WHAT YOU NEED TO DO | Among the entries that follow, find every line with the word "black" and copy it.

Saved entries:

************

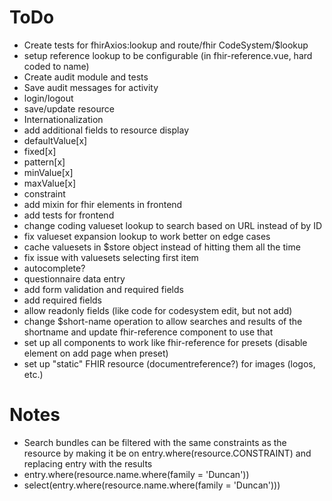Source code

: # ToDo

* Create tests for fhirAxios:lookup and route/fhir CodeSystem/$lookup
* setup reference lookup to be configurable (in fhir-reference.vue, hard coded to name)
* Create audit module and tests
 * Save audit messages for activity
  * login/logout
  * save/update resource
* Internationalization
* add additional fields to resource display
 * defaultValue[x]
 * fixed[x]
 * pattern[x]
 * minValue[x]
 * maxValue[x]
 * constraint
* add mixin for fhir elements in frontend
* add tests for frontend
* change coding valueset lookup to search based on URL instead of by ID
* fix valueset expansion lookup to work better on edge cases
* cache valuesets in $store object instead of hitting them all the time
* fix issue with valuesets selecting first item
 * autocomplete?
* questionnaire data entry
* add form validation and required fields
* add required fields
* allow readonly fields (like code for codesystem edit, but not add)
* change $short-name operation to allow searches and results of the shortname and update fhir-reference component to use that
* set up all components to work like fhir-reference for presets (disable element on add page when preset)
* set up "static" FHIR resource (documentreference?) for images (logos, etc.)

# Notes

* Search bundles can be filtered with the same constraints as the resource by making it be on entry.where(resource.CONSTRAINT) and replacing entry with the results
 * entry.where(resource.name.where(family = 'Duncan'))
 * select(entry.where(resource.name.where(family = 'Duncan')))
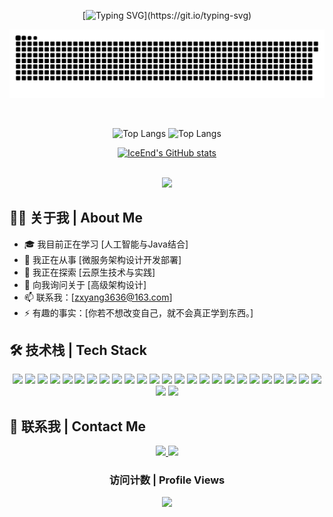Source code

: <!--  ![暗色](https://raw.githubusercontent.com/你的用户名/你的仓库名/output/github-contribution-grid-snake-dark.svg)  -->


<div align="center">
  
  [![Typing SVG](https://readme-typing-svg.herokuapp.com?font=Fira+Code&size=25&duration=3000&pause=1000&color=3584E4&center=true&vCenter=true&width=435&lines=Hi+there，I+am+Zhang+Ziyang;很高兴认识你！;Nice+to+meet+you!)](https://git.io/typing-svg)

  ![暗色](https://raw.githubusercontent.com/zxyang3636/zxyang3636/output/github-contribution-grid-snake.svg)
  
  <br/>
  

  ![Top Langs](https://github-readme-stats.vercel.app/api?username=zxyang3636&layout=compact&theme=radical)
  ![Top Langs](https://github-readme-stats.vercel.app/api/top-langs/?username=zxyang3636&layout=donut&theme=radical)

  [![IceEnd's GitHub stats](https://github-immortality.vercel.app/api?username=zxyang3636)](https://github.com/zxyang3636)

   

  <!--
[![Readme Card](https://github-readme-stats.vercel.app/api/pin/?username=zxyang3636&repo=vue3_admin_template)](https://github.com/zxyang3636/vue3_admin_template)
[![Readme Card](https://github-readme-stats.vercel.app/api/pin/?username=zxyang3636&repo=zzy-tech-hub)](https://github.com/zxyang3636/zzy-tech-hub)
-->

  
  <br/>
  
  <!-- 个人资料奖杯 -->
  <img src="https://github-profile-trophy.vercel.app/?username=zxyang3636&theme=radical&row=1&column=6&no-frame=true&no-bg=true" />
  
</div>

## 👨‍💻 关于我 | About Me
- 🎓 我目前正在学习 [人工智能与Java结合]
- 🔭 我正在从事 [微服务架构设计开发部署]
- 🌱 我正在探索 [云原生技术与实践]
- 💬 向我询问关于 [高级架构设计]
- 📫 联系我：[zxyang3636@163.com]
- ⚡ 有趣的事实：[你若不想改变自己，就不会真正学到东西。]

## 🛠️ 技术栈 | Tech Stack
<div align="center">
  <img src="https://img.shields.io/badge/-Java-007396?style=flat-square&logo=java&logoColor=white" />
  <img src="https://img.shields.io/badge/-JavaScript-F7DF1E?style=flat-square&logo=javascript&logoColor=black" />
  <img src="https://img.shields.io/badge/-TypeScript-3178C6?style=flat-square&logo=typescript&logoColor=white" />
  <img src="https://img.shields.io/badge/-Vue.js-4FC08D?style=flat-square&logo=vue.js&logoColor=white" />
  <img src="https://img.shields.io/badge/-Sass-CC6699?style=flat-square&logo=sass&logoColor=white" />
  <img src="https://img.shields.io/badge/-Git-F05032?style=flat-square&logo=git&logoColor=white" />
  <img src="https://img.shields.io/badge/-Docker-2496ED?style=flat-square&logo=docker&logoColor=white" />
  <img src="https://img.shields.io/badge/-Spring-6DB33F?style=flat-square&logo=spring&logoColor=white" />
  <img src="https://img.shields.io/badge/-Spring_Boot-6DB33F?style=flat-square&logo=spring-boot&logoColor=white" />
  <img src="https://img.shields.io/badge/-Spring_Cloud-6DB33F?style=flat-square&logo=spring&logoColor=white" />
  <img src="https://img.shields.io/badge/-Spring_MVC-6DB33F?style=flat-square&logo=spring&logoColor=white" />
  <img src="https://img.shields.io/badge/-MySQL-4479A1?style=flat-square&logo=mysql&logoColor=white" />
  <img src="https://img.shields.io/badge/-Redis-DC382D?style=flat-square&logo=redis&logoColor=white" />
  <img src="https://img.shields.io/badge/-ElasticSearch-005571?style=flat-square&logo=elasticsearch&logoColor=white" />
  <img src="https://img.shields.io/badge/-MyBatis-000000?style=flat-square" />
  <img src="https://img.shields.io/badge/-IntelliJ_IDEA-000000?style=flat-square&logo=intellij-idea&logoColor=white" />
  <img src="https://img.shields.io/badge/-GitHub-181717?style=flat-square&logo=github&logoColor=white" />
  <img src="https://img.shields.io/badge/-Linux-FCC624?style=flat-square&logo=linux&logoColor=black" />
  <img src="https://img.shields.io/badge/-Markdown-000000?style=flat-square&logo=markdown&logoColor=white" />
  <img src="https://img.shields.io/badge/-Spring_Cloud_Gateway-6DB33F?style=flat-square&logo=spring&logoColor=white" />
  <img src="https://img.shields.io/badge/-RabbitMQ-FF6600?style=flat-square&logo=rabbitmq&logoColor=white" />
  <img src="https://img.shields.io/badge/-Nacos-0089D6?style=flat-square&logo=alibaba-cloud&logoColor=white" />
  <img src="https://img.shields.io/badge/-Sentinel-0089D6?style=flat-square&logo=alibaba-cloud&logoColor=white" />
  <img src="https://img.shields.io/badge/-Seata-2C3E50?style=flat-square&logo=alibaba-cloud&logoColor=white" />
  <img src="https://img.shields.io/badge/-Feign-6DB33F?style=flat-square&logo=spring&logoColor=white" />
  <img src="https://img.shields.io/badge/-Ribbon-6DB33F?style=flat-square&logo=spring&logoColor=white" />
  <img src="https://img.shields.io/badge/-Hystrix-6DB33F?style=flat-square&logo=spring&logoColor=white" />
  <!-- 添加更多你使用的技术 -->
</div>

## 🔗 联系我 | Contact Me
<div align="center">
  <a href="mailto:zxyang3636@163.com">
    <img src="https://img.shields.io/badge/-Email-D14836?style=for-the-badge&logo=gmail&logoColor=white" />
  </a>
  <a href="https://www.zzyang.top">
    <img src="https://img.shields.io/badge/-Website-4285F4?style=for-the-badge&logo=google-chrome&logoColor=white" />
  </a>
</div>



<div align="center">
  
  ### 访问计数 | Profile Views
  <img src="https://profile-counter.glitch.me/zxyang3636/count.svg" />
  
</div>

************

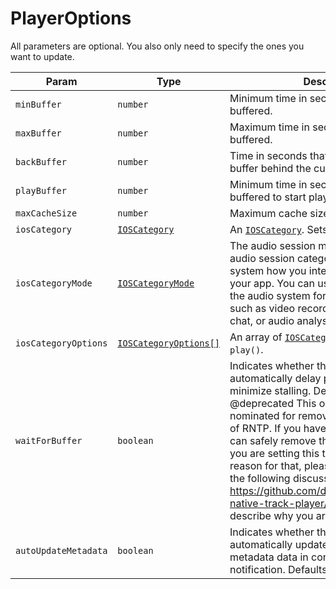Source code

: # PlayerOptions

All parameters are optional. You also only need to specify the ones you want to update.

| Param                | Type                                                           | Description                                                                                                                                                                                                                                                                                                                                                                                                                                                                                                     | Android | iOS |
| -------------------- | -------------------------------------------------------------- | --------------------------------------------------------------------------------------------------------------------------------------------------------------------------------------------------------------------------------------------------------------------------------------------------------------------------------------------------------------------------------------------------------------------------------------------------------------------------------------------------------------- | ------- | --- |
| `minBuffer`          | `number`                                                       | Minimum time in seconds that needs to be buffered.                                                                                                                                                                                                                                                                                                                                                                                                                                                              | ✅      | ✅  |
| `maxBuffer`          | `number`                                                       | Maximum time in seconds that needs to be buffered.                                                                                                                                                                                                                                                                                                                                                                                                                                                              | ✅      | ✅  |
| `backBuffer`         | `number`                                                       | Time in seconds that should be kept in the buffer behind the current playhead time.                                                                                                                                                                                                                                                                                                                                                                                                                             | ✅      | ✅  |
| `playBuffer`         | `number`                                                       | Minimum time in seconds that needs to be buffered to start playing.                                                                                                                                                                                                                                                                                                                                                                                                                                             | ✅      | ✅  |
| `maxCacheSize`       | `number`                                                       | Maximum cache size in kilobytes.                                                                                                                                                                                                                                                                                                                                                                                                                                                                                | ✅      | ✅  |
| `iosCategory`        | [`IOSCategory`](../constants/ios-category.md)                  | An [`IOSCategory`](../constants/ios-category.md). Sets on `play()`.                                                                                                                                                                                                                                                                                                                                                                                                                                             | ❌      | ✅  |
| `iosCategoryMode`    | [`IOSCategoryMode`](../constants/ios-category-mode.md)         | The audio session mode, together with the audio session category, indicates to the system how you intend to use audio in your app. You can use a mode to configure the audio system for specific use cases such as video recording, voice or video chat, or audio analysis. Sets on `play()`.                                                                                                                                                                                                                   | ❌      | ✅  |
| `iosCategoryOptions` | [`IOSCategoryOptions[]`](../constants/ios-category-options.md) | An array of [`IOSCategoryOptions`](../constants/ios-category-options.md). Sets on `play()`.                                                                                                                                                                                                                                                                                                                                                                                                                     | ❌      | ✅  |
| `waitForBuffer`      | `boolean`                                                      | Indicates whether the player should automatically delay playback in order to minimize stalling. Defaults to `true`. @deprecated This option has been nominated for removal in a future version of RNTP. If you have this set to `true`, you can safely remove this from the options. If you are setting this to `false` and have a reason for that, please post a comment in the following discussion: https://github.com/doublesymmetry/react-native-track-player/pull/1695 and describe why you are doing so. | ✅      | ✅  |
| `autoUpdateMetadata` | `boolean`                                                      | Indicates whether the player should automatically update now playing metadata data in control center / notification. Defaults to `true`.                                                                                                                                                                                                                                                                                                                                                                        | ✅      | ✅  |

************

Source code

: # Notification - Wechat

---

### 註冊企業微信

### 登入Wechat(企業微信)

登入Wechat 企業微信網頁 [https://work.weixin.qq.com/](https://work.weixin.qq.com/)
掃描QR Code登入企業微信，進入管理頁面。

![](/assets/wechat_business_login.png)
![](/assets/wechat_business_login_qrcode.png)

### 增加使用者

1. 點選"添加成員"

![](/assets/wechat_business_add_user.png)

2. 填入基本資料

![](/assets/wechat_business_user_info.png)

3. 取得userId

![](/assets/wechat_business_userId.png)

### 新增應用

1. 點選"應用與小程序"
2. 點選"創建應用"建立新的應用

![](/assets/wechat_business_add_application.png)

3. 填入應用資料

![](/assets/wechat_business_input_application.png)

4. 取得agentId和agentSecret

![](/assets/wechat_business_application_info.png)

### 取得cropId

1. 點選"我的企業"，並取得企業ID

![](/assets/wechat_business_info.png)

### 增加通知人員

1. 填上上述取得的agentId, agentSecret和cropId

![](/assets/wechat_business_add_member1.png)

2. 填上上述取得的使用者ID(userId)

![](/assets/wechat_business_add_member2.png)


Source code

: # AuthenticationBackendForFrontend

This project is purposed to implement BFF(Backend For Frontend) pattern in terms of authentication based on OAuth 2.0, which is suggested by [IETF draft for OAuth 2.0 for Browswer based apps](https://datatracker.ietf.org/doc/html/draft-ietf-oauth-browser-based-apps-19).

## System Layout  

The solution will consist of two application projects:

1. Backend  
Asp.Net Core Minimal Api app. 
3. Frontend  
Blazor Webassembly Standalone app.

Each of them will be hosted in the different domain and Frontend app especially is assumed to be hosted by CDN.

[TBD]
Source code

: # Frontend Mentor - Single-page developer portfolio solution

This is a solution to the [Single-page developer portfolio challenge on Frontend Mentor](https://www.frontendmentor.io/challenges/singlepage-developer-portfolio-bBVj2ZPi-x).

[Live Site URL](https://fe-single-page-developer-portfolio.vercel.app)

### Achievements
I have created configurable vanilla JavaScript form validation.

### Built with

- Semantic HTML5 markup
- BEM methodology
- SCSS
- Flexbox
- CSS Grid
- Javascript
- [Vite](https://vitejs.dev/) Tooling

************

OUTPUT FOR THIS EXERCISE |
  <img src="https://img.shields.io/badge/-JavaScript-F7DF1E?style=flat-square&logo=javascript&logoColor=black" />
  <img src="https://img.shields.io/badge/-Linux-FCC624?style=flat-square&logo=linux&logoColor=black" />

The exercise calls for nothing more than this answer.